Logo of Phnom Penh Post newspaper Phnom Penh Post - Convicted Keeler declares hunger strike

Convicted Keeler declares hunger strike

Convicted Keeler declares hunger strike

JOHN KEELER, the 55-year-old former headmaster of Phnom Penh's London School of English

sentenced on November 20 to three years in prison for debauchery, has gone on a hunger

strike to protest against what he alleges is a conspiracy of corrupt court officials

and his former business partners to keep him behind bars.

Keeler's conviction followed his arrest on August 26 for making a pornographic video

of four girls aged between eight and 10 years old in a park in Takmau.

In an exclusive interview with the Post on November 21 from his cell at Kandal Prison

in Takmau, a visibly distressed Keeler said the conviction had sapped him of his

will to live.

"I'm not going to eat until I die," he said on the first afternoon of a

hunger strike. "I don't think I can face another three days here, let alone

three months or three years."

By the Post deadline on November 23, Keeler was continuing to refuse food, prompting

concerns among prison personnel of the possible implications of a foreigner dying

in detention.

"I'm afraid that [Keeler] will die in prison if he continues his hunger strike...
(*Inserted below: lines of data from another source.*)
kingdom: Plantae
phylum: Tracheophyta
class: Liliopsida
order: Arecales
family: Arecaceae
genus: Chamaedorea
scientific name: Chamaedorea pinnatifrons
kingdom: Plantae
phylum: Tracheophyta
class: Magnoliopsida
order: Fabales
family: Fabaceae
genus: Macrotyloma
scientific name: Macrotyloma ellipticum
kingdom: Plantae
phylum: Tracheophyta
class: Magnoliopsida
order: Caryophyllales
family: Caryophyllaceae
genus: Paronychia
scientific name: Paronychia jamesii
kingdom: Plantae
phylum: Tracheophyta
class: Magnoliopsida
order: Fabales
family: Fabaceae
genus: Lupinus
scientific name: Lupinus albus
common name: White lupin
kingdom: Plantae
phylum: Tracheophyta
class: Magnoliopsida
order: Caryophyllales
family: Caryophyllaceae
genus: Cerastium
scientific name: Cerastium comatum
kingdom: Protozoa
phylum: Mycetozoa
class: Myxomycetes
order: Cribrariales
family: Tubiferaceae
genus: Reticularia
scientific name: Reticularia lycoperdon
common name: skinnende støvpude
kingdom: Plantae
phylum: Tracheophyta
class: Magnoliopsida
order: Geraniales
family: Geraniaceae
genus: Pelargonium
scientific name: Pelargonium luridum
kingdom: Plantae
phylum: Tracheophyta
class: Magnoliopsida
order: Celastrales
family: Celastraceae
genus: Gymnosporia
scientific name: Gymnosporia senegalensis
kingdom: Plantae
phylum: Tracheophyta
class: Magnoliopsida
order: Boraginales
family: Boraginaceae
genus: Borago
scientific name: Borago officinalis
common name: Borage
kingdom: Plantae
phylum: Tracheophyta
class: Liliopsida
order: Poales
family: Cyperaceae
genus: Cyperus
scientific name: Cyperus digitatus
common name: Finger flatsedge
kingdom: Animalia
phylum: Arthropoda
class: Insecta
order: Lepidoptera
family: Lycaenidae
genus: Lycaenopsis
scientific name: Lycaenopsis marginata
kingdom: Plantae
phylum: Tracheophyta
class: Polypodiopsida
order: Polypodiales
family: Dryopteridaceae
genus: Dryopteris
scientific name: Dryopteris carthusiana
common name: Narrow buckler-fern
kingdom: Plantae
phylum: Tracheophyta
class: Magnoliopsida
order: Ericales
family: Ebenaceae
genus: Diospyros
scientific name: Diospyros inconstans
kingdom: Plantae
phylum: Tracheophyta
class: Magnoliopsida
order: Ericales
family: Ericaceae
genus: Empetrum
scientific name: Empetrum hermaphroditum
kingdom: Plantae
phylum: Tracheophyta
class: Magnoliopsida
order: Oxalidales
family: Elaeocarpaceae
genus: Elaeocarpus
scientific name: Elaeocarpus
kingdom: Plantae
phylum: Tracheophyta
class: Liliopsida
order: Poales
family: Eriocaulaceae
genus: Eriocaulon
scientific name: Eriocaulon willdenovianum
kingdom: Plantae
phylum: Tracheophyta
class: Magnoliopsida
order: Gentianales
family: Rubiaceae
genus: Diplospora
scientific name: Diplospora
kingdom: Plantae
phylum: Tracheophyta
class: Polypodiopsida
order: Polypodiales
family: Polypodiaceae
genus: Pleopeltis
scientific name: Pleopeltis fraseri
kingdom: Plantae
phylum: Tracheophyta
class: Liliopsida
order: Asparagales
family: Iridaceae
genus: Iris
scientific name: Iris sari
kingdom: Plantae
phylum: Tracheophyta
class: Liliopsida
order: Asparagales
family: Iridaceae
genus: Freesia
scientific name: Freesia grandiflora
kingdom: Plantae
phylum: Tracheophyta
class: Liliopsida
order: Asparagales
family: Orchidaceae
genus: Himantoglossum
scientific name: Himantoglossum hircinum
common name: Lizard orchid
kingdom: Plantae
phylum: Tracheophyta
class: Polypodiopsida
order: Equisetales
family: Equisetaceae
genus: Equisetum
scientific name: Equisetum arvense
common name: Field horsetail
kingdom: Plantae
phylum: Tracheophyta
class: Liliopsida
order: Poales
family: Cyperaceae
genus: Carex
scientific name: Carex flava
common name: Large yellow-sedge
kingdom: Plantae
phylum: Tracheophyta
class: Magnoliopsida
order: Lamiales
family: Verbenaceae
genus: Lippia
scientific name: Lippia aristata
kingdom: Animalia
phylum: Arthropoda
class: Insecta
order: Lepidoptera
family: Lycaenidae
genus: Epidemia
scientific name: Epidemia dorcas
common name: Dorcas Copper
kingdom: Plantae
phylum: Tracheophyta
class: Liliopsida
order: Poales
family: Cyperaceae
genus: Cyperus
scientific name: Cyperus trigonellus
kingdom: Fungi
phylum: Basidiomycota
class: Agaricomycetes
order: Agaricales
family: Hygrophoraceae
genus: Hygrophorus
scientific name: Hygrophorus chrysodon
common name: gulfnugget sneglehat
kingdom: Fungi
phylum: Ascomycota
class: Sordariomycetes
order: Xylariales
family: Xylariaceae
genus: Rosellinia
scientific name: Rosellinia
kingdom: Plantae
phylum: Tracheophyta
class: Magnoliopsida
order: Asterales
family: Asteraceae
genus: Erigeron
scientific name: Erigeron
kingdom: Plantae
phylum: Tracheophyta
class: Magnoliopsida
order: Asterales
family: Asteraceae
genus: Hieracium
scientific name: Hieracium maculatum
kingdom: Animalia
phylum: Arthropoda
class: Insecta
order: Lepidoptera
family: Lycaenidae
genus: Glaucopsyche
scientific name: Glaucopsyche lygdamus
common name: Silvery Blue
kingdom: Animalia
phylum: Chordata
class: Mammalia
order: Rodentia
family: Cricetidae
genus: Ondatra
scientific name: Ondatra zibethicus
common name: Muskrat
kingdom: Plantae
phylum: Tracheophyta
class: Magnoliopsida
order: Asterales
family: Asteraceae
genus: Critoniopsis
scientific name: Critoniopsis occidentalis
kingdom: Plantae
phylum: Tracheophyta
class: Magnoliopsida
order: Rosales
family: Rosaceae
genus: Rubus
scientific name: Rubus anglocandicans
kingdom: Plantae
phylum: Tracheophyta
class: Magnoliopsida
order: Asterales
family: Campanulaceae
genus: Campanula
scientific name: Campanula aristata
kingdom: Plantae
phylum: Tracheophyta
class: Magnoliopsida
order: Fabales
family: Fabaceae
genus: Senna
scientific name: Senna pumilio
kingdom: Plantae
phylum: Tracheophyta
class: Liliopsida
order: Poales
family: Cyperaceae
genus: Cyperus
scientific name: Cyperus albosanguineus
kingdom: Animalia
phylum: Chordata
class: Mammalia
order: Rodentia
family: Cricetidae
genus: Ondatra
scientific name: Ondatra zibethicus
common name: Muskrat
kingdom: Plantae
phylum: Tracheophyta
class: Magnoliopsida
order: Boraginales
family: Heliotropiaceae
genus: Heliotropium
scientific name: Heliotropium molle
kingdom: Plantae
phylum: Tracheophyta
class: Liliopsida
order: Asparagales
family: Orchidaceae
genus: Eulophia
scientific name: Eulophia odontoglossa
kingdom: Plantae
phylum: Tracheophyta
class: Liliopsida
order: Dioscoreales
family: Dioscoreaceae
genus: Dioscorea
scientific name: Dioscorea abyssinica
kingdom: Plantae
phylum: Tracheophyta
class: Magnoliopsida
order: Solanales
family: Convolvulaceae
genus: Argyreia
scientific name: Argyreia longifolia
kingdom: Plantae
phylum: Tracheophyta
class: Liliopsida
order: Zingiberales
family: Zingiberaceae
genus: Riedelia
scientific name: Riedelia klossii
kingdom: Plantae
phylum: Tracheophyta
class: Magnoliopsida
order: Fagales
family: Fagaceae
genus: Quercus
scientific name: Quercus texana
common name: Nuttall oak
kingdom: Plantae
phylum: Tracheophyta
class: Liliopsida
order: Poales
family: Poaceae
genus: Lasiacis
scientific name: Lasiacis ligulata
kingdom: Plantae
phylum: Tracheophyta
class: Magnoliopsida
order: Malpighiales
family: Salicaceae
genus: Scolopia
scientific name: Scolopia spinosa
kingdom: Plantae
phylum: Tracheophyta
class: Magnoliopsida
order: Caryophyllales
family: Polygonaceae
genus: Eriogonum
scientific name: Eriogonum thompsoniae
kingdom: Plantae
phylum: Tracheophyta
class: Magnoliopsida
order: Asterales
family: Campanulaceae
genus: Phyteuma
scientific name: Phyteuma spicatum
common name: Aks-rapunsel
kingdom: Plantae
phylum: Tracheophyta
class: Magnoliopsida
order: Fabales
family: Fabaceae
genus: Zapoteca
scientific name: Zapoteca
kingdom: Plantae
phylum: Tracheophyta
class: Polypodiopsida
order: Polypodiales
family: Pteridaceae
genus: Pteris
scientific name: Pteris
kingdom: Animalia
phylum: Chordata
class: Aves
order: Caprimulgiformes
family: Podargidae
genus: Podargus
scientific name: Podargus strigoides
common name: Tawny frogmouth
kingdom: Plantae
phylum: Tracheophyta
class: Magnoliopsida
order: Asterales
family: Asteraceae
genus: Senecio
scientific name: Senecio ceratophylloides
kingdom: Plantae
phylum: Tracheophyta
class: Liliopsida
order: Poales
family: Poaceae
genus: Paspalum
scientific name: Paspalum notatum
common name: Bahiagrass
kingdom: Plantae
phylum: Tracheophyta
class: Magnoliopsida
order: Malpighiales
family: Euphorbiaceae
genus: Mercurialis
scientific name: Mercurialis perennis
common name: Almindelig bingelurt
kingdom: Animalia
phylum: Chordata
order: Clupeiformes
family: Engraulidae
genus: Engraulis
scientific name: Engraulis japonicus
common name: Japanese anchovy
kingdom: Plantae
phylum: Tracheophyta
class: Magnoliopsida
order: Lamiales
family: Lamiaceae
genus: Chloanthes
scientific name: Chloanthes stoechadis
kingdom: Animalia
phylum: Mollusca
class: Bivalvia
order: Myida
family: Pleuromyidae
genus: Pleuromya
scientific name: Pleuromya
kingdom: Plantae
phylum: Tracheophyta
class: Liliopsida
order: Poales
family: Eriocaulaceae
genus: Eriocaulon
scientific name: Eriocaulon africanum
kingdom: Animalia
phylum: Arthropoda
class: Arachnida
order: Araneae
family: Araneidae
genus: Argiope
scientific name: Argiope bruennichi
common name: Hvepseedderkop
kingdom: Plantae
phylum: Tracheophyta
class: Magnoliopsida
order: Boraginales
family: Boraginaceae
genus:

He'll be dead in seven days if he continues," said Kandal Prison Director Muong

Sam Arth.

Sam Arth pleaded for intervention by British Embassy officials to end Keeler's hunger

strike.

Keeler alleges the $5,400 bribe money he paid to have charges against him dismissed

was instead used to ensure he stays behind bars.

According to Keeler, his court defense was sabotaged by threats made against his

lawyer, Chhoy Phally, before his trial on November 21.

"After the trial [Phally] told me pressure was put on her to throw the case...

She said '...my life is worth more than [even] $10,000'."

In a telephone interview on November 22, Phally refused to comment on Keeler's assertions

that her trial performance had been influenced by threats, saying only "Dead

men don't return."

Keeler blames intimidation of his lawyer and the alleged diversion of the bribe funds

designed to buy his release on his business partners at the London School of English,

of which Keeler owns a 25 percent share.

A spokesperson for the London School of English dismissed Keeler's allegations as

"preposterous".

While Keeler expressed contrition about his actions in Takmau on August 26, he continued

to insist he had done nothing wrong and that the circumstances that led him to film

four young girls lifting their dresses and fondling themselves was "spontaneous".

"I filmed girls expressing themselves... I didn't ask or order them, they just

sat down in front of me and started doing it," he said. "The camera

seemed to make them behave that way... They were not frightened, they were very happy

and smiling when they were with me."

Contacted by phone on November 23, Ian Felton, Deputy Head of Mission at the British

Embassy, told the Post the Embassy was unaware of Keeler's hunger strike.